Fale Conosco

O governo Jair Bolsonaro (sem partido) prepara uma nova rodada do programa de saque emergencial do FGTS (Fundo de Garantia do Tempo de Serviço) em 2021. A medida integra um plano de enfrentamento à pandemia da Covid-19.

A ação em estudo pode ser adotada com outras iniciativas. A meta é injetar dinheiro na economia.

Embora Bolsonaro fale em “finalzinho de pandemia” e o governo não reconheça a chegada de um novo surto de Covid-19, o Ministério da Economia está elaborando um cardápio de medidas que poderão ser acionadas a depender da intensidade das crises sanitária e econômica no país.

Nos estudos do plano de contingência, a pasta está fazendo desenhos para os mais diversos cenários.

Entre as possibilidades, está prevista a hipótese mais grave, com chance de piora da pandemia e nova decretação de estado de calamidade. A ideia é rejeitada oficialmente, mas já tem apoio de técnicos, como mostrou a Folha.

Para todos os cenários avaliados, o plano prevê que as ações iniciais não terão impacto nas contas públicas.

As primeiras a serem acionadas devem ser as antecipações do 13º benefício de aposentados e do abono salarial —espécie de 14º salário pago a trabalhadores formais que recebem até dois salários mínimos.

O anúncio das medidas não será feito de imediato. A equipe econômica avalia que ações implementadas neste ano ainda terão efeito no início de 2021. Isso daria uma cobertura para a economia até meados de fevereiro.
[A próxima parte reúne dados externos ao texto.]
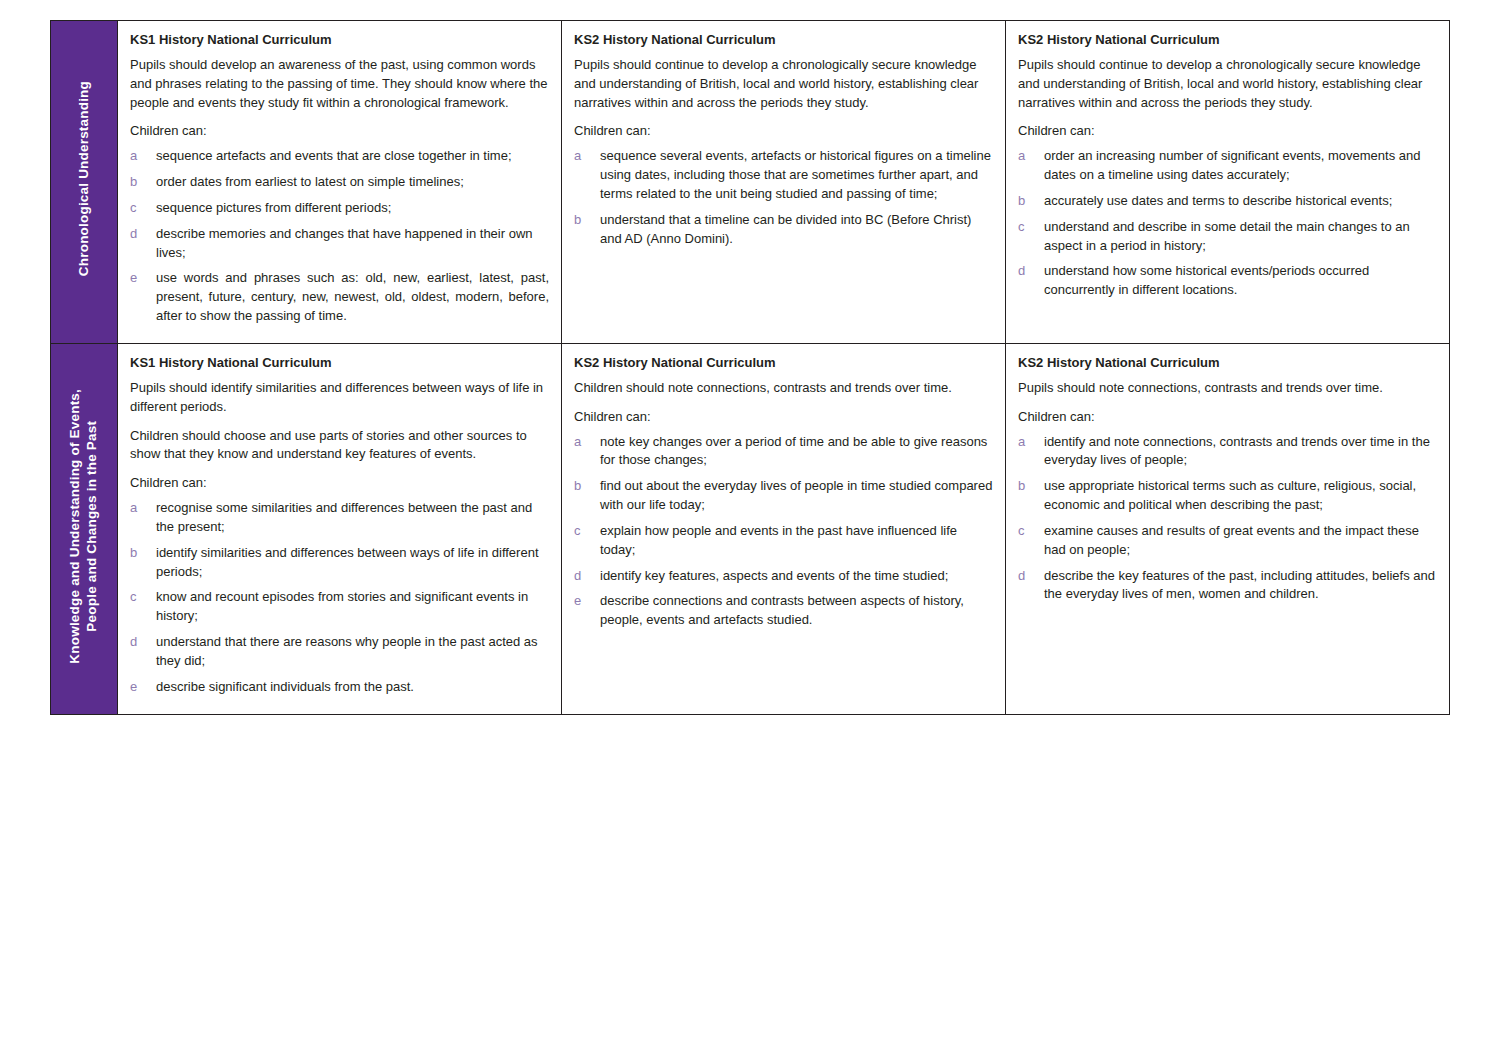| Chronological Understanding | KS1 History National Curriculum Pupils should develop an awareness of the past, using common words and phrases relating to the passing of time. They should know where the people and events they study fit within a chronological framework. Children can: sequence artefacts and events that are close together in time; order dates from earliest to latest on simple timelines; sequence pictures from different periods; describe memories and changes that have happened in their own lives; use words and phrases such as: old, new, earliest, latest, past, present, future, century, new, newest, old, oldest, modern, before, after to show the passing of time. | KS2 History National Curriculum Pupils should continue to develop a chronologically secure knowledge and understanding of British, local and world history, establishing clear narratives within and across the periods they study. Children can: sequence several events, artefacts or historical figures on a timeline using dates, including those that are sometimes further apart, and terms related to the unit being studied and passing of time; understand that a timeline can be divided into BC (Before Christ) and AD (Anno Domini). | KS2 History National Curriculum Pupils should continue to develop a chronologically secure knowledge and understanding of British, local and world history, establishing clear narratives within and across the periods they study. Children can: order an increasing number of significant events, movements and dates on a timeline using dates accurately; accurately use dates and terms to describe historical events; understand and describe in some detail the main changes to an aspect in a period in history; understand how some historical events/periods occurred concurrently in different locations. |
| Knowledge and Understanding of Events, People and Changes in the Past | KS1 History National Curriculum Pupils should identify similarities and differences between ways of life in different periods. Children should choose and use parts of stories and other sources to show that they know and understand key features of events. Children can: recognise some similarities and differences between the past and the present; identify similarities and differences between ways of life in different periods; know and recount episodes from stories and significant events in history; understand that there are reasons why people in the past acted as they did; describe significant individuals from the past. | KS2 History National Curriculum Children should note connections, contrasts and trends over time. Children can: note key changes over a period of time and be able to give reasons for those changes; find out about the everyday lives of people in time studied compared with our life today; explain how people and events in the past have influenced life today; identify key features, aspects and events of the time studied; describe connections and contrasts between aspects of history, people, events and artefacts studied. | KS2 History National Curriculum Pupils should note connections, contrasts and trends over time. Children can: identify and note connections, contrasts and trends over time in the everyday lives of people; use appropriate historical terms such as culture, religious, social, economic and political when describing the past; examine causes and results of great events and the impact these had on people; describe the key features of the past, including attitudes, beliefs and the everyday lives of men, women and children. |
No auxílio emergencial, por exemplo, parte dos beneficiários ainda receberá parcelas residuais. Os programas de crédito também seguem com efeito no próximo ano.

A ideia, segundo um dos formuladores do plano, é avaliar o cenário após a virada do ano, com possibilidade de anúncio de medidas a partir do final de janeiro.

Um membro da equipe econômica afirmou à Folha que há margem de recursos no FGTS para permitir uma nova rodada de retiradas. A medida não comprometeria a sustentabilidade do fundo.

Nesse caso, a ação seria voltada, principalmente, à classe média. No programa de saques deste ano, os mais pobres resgataram boa parte dos valores disponíveis nas contas e não conseguiram acumular saldo relevante.

O último saque desse tipo foi liberado em abril deste ano. Cada trabalhador teve o direito de retirar até R$ 1.045 (um salário mínimo). O objetivo era injetar até R$ 38 bilhões na economia.

Em novembro, a Caixa Econômica Federal, que opera o programa, informou que R$ 7,9 bilhões não foram sacados. O dinheiro voltará ao fundo se os correntistas não regatarem suas cotas até o fim deste ano.

Ainda não há definição sobre o formato do programa e valores que seriam liberados para os trabalhadores em 2021.